In principle, the numerical aperture can be maximized by using immersion media with a refractive index that is as high as possible, with an expedient upper limit being given by the refractive index of the coverslip. The coverslip is no longer optically effective in the case of a perfectly adapted refractive index (nimmersion=ncoverslip). Such a situation, which is typically obtained in the case of oil immersion objectives, is illustrated schematically in FIG. 1a. 
A specimen 14, a specimen holder 11 in the form of a coverslip and an objective 10 and also an immersion medium 6 between specimen holder 11 and objective 10 are illustrated. The profile of focussed illumination radiation is illustrated in a simplified manner as an interrupted solid line.
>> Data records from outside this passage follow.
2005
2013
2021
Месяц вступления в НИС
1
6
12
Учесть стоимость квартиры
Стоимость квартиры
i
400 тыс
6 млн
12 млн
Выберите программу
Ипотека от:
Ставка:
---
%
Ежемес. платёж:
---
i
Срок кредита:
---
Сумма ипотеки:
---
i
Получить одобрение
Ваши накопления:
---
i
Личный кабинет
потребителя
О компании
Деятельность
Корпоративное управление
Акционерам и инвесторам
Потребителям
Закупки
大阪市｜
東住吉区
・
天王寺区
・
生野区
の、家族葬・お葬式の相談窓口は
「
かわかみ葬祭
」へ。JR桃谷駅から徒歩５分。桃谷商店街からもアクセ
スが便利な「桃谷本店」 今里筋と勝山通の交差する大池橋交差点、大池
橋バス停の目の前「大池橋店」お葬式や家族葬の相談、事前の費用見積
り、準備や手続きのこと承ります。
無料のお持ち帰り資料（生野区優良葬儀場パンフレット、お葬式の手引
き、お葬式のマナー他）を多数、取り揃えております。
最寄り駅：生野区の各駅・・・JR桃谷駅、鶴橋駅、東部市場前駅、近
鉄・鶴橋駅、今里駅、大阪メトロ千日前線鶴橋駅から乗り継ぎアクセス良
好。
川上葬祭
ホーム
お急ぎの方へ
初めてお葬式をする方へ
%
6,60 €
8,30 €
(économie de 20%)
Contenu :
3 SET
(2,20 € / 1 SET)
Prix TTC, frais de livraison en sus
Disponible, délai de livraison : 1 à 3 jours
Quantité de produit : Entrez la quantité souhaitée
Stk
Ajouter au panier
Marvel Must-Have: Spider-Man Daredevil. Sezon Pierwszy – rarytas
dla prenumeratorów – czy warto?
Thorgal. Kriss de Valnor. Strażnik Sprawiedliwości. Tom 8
A case often occurring in the case of biological specimens is that the refractive index of the specimen medium deviates from that of the coverslip 11 and the immersion. In this situation, ideal work can only be carried out relatively close to the coverslip surface when using oil immersion objectives. The reason for this lies in the fact that aberrations, in particular spherical aberrations, occur as a result of the refractive index jump, said aberrations becoming ever stronger with increasing penetration into the specimen 14. Therefore, water immersion objectives (FIGS. 1b and 1c) are better suited to microscopy of living cells, in particular. Since the cells are in an aqueous solution, the refractive indices of immersion liquid and specimen medium are very similar; there is only a deviation of the coverslip 11 itself. If the objective has been optically corrected, no spherical aberrations occur in the case of relatively deep penetration into the specimen 14 (FIG. 1c). However, this correction only works for a known and specified coverslip thickness and glass type. Therefore, water immersion objectives usually have a correction function, by means of which unavoidable coverslip thickness variations, as indicated by the double-headed arrow (FIGS. 1b and 1c), can be corrected by displacing a lens or lens group in the objective 10 (correction ring, “Corr ring”).